Rajan also raised concerns about employment generation, saying India’s 7.5 per cent growth will not be able create good jobs for the 12 million people coming into the labour market every year.
“I think to some extent, reforms will be put on the shelf till the next election. But post-election, if we can accelerate this pace of reform, there’s no reason why in 2 or 3 years we couldn’t move up to a higher plane of growth,” he said in an interview to a television channel.
Rajan, who is currently a professor of finance at the University of Chicago Booth School of Business, further said India can move up from the 7.5 per cent growth, which is not enough to employ the 12 million people coming to the labour force every year in good jobs. “We can move up to maybe 10 per cent, provide some kind of source of demand for the work. We can do that but I think we need to work on it,” he observed.
Rajan noted that reforms are happening in India but more slowly than one would wish. “That’s potentially the cost of getting political agreement,” he said.
Noting that the world has become less receptive to exports, Rajan said, “So if India becomes a manufacturing giant overnight, who’s going to buy its stuff? So, India needs to think about its pathway of growth, it will be different from China’s.”
Meanwhile, Infosys chairman and Unique ID project architect Nandan Nilekani said the “original rationale” for bank nationalisation has ceased to exist and that privatisation is the way forward the public sector lenders citing the taxpayers’ interest.
Nilekani, who contested the last Lok Sabha polls on a Congress ticket, said banks were nationalised over five decades ago because they were focusing only on big industries and ignoring smaller ones.
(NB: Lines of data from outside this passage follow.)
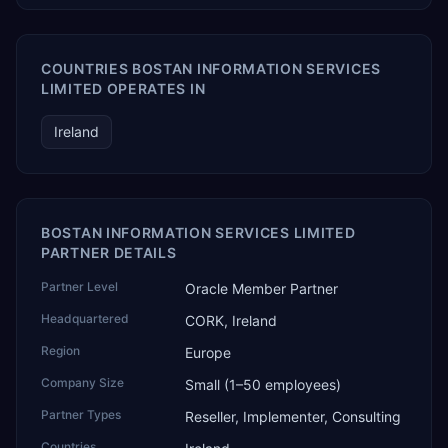
COUNTRIES BOSTAN INFORMATION SERVICES
LIMITED OPERATES IN
Ireland
BOSTAN INFORMATION SERVICES LIMITED
PARTNER DETAILS
Partner Level
Oracle Member Partner
Headquartered
CORK, Ireland
Region
Europe
Company Size
Small (1–50 employees)
Partner Types
Reseller, Implementer, Consulting
Countries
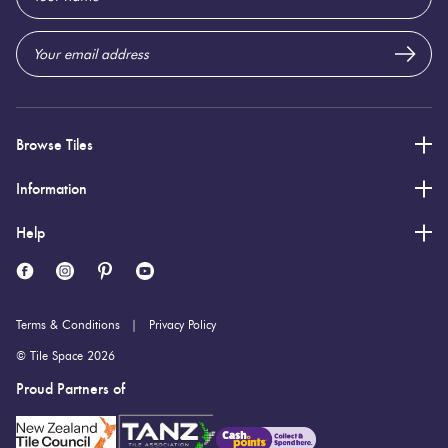
Origin:
Address
Brazil
Priced Per:
m2
Suggested Grout Color:
N/A
Browse Tiles
Information
Help
Terms & Conditions
Privacy Policy
© Tile Space 2026
Proud Partners of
The 21 state-run banks had suffered reverses because of lending to large companies.
Introduction of technology-based solutions also makes it possible to cater to the requirements of the smaller borrowers, who were neglected in the pre-nationalisation era, the technocrat said.
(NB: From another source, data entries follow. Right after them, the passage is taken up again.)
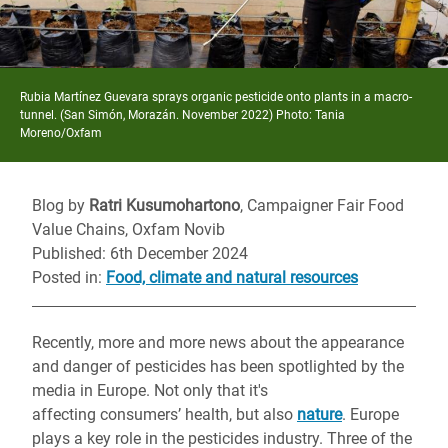
Rubia Martínez Guevara sprays organic pesticide onto plants in a macro-
tunnel. (San Simón, Morazán. November 2022) Photo: Tania
Moreno/Oxfam
Blog by
Ratri Kusumohartono
, Campaigner Fair Food
Value Chains, Oxfam Novib
Published: 6th December 2024
Posted in
:
Food, climate and natural resources
Recently, more and more news about the appearance
and danger of pesticides has been spotlighted by the
media in Europe. Not only that it's
affecting consumers’ health, but also
nature
. Europe
plays a key role in the pesticides industry. Three of the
“The original rationale has gone away and so let most banks function on market principles owned by the general public,” he told reporters, adding privatising them is also in the interest of taxpayers. “We should privatise. We have a choice between some of the value is captured by the taxpayers, by the state or privatisation,” he said, adding it is better to give the upside to taxpayers when state-run banks hold a 70 per cent market share.
The technocrat pointed out that the pace of losing market share has increased and in 10 years from now, they will hold 10 per cent market share.
In a year from now, it will be commonplace for one to make merchant payments for very small purchases like paan by scanning a QR code on your mobile phone, Nilekani said. “There will be a sudden movement to QR-code based payments using the unified payments interface (UPI) in 6-9 months. In a year, payments at the paan shop will happen through this,” Nilekani said.
Nilekani, the architect of the unique ID project Aadhar, said there will be a “massive dissemination” of UPI QR codes in the next few months. He said unlike the card-based payments, merchant payments would be the last level for the UPI journey, which started with peer-to-peer payments.